# Question about order of components in drip system.



## garya505 (Jun 24, 2021)

I have a question about the order of components in drip system.

Abbreviations:
PRF = Rainbird PRF-075-RBY Pressure Reducing Filter
AVB = Orbit 51059 Atmospheric Vacuum Breaker
ZoneValve = Rainbird 075DV or 100DV

I have an existing system that I am adding 2 zones to, for drip irrigation only. The existing system has a main shutoff valve followed by filter (RainBird RBY-075-200MX) and a master valve (Rainbird DVF). After the master valve, the line then has a "tee" to the existing front yard drip system and the backyard.
MainShutOffValve->MainFilter->MasterValve->MainTee

The front yard drip system (zone 1) has a zone valve (100DV) followed by an AVB (Orbit 51059 Atmospheric Vacuum Breaker) and then a PRF (Rainbird PRF075RBY Pressure Reducing Filter). This system works fine and will not be changed.
MainTee->ZoneValve1->AVB->PRF

The backyard is what I am adding now. I will tee the line for 2 more zones (zone 2 and 3). I will use Rainbird 075DV or 100DV valves and PRF (Rainbird PRF-075-RBY Pressure Reducing Filter). I will also have an AVB (Orbit 51059 Atmospheric Vacuum Breaker) on each zone. I understand that the AVB must be after the valve. My question is regarding the the order of the PRF and AVB on each backyard zone.
1. MainTee->BackyardTee->ZoneValve2->PRF->AVB (this is the order I would like to use because it's easier)
2. MainTee->BackyardTee->ZoneValve3->AVB->PRF (this is the order on the front yard zone)

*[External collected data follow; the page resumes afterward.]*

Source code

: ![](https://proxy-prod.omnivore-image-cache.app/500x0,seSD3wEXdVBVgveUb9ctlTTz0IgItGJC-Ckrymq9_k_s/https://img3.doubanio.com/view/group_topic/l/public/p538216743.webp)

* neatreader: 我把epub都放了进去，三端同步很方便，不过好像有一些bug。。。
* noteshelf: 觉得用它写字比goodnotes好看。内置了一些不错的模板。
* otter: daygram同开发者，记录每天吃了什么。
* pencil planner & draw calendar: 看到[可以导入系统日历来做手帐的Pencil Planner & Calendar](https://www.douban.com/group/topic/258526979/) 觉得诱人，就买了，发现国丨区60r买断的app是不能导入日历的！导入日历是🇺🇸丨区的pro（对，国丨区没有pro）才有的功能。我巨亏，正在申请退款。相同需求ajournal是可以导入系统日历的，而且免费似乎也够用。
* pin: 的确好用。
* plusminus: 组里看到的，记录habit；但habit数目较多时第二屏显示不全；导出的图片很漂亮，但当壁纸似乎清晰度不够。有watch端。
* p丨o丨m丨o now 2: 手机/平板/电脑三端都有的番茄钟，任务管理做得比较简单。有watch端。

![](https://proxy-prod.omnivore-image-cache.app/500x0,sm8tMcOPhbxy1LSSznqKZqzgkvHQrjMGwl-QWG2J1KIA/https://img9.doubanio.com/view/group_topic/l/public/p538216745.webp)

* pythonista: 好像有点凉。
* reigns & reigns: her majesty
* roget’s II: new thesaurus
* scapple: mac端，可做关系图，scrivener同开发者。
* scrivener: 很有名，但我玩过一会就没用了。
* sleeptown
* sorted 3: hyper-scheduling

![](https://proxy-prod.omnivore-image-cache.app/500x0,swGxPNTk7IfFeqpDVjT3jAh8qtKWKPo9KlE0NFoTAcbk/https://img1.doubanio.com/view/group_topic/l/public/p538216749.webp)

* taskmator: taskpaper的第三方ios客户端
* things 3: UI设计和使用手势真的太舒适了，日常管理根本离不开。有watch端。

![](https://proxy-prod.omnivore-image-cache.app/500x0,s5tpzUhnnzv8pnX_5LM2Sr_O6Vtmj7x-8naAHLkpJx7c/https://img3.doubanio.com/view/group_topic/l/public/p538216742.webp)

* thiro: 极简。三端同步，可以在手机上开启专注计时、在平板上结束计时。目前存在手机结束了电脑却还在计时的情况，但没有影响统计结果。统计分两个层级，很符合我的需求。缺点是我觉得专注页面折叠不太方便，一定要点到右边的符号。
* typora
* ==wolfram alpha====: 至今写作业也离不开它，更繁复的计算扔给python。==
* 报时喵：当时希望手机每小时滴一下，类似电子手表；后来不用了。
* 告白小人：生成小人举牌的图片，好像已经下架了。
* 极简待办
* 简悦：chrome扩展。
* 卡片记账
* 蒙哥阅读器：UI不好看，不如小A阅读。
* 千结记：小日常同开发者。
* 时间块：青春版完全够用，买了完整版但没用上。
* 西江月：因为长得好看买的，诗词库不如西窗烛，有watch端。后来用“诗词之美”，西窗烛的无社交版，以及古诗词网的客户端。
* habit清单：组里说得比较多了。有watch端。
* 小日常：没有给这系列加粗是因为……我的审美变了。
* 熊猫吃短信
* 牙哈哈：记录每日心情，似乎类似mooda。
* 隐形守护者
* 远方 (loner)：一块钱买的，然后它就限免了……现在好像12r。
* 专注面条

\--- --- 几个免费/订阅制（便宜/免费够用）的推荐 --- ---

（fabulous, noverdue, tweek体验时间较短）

So, the basic question is, does it matter if the AVB is before or after the PRF? If one of the above is better, then why? If option 1 is acceptable, I might use the Rainbird XCZ-075-PRF combo kit.


----------



## MasterMech (Sep 24, 2017)

Is it possible for the AVB to suck in debris? This may be why it was installed in front of the filter previously.


----------